[WHAT YOU SHOULD DO]
Where does the word "opérations" show up in the records? Copy every line that has it.

[SOURCE DATA]
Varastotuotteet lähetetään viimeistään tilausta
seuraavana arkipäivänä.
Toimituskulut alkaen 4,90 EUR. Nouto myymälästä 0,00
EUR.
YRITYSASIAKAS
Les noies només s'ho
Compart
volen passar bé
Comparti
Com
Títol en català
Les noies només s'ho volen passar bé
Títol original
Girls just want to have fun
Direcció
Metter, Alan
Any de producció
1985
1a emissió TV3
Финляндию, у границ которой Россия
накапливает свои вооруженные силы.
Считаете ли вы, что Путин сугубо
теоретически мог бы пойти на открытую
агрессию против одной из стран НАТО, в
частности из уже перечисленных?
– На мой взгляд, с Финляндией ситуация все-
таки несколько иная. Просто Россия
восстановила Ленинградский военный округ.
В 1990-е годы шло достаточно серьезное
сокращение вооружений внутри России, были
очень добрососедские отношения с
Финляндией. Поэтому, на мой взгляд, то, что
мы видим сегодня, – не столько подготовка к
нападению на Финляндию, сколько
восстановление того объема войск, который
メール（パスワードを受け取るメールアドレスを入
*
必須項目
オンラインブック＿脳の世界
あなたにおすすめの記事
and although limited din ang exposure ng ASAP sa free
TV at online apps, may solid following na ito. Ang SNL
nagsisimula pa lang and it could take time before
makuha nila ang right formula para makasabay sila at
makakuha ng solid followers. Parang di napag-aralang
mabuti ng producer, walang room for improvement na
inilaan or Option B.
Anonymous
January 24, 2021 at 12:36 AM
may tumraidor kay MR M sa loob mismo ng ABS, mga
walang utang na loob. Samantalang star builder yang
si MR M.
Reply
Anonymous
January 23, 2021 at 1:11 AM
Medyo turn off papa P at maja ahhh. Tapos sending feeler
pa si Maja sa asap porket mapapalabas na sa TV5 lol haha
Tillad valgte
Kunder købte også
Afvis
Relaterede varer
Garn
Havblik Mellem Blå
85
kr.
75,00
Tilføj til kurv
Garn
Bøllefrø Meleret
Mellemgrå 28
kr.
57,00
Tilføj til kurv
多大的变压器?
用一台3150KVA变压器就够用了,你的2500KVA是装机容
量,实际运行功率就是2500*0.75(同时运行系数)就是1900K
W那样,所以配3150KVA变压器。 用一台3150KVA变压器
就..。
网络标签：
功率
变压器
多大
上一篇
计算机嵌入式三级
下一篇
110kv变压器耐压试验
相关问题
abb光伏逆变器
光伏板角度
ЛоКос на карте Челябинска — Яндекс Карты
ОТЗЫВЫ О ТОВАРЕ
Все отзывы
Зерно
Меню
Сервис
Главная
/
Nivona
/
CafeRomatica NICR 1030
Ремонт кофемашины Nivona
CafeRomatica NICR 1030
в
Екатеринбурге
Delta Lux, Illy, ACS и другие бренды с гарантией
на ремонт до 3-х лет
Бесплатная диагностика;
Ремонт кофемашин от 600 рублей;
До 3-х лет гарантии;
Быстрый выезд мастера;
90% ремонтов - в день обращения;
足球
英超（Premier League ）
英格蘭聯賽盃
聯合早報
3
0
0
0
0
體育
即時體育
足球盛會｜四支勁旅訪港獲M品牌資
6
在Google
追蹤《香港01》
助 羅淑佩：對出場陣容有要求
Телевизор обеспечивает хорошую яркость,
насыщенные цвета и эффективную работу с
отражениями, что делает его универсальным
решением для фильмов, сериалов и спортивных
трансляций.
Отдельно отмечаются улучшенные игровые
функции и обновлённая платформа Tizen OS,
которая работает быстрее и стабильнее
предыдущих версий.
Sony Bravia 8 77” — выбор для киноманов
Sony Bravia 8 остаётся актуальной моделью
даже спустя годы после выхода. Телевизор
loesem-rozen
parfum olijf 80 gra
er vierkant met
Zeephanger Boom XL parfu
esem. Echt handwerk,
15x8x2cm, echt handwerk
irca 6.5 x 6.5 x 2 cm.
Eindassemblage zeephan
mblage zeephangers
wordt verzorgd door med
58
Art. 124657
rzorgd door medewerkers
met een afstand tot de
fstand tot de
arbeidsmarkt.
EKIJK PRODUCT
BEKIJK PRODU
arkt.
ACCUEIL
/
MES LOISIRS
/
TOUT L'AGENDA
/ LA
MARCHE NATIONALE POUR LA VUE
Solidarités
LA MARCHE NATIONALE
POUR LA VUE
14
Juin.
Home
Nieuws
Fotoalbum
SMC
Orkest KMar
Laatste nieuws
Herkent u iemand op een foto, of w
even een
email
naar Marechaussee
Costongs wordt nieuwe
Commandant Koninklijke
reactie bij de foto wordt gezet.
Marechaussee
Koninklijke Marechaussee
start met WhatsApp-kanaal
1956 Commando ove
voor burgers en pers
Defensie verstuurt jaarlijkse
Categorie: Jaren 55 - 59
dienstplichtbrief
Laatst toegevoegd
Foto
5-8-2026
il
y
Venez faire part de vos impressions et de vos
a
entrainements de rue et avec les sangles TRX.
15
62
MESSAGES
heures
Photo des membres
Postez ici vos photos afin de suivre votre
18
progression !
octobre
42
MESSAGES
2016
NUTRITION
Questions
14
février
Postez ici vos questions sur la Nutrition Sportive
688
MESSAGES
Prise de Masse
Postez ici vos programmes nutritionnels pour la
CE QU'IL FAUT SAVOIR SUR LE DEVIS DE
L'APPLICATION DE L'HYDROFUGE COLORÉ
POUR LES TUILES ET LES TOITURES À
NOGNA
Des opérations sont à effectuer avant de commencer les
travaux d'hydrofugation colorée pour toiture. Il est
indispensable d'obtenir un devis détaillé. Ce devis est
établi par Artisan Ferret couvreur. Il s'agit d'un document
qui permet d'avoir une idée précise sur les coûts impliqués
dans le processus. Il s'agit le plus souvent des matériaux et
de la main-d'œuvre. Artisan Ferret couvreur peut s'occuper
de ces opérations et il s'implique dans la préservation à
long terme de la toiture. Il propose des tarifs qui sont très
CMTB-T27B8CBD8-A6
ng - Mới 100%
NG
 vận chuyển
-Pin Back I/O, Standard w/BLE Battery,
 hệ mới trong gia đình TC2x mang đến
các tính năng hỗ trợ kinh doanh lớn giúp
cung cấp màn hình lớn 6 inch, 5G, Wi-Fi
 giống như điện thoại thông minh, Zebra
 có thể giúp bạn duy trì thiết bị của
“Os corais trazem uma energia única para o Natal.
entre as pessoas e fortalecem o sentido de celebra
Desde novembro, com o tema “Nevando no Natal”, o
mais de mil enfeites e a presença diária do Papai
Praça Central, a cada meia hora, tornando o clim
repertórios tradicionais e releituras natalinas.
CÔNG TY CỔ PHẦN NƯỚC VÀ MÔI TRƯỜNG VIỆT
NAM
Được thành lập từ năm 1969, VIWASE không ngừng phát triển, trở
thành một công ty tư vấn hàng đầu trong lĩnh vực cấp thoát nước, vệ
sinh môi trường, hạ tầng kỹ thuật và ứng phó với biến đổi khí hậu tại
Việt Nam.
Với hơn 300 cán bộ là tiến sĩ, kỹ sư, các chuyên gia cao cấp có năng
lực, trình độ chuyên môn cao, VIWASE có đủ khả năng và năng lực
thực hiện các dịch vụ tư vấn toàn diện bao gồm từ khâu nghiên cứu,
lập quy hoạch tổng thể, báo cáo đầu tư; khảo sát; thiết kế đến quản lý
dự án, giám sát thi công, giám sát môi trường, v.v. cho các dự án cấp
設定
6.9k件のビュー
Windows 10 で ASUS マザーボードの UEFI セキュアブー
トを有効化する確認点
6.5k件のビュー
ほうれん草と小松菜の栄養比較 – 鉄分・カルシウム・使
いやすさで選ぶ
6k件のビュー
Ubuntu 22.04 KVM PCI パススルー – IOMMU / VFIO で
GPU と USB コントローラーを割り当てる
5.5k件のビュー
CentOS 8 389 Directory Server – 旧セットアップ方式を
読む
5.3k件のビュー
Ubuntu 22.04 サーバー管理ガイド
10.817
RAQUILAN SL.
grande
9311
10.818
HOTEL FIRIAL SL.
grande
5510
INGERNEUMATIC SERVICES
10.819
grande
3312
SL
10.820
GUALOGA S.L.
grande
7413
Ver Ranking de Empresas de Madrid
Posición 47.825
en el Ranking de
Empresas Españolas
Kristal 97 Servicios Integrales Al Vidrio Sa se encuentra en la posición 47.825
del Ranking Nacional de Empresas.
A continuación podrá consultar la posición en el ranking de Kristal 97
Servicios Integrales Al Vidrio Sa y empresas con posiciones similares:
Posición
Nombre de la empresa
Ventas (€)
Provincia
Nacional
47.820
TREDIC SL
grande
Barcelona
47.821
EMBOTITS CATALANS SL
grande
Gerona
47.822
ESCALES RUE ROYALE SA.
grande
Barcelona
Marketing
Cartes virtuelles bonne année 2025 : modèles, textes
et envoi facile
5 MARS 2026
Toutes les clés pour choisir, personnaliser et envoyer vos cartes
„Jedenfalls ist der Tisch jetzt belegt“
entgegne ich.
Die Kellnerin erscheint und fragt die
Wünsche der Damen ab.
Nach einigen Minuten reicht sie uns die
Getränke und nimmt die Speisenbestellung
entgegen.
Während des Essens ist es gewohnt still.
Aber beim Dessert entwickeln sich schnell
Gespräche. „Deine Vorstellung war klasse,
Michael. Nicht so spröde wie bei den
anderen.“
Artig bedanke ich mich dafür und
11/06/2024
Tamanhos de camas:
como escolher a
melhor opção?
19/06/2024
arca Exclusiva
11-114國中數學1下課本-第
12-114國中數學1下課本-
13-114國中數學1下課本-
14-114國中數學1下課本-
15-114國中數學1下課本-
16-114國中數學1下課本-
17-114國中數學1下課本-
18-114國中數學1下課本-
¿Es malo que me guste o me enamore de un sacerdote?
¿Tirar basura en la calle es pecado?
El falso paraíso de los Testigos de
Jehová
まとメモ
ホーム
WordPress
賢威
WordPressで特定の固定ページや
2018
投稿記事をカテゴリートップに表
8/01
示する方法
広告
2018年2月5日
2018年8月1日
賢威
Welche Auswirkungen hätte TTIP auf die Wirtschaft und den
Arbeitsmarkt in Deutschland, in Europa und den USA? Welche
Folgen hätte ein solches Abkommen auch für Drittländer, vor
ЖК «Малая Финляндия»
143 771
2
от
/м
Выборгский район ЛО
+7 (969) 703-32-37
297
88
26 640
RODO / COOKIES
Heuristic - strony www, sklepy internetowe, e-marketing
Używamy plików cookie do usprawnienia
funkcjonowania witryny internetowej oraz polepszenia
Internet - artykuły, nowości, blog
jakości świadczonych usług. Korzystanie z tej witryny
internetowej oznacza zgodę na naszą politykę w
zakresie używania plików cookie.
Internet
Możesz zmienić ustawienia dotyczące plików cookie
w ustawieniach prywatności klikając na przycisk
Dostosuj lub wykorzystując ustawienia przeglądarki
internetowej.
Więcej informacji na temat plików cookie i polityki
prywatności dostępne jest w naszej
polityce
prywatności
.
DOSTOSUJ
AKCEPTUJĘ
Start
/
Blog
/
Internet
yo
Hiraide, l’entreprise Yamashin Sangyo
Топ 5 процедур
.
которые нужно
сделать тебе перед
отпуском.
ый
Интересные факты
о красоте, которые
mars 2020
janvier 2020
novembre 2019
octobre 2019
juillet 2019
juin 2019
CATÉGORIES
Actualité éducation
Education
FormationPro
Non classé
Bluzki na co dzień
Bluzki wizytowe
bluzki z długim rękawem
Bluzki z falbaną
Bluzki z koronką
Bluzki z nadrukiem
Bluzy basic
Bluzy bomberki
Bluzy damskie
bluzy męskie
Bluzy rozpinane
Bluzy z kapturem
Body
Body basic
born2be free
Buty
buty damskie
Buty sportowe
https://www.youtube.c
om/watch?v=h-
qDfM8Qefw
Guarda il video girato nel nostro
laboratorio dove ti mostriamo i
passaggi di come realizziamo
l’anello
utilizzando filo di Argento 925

[FINAL ANSWER]
Des opérations sont à effectuer avant de commencer les
de ces opérations et il s'implique dans la préservation à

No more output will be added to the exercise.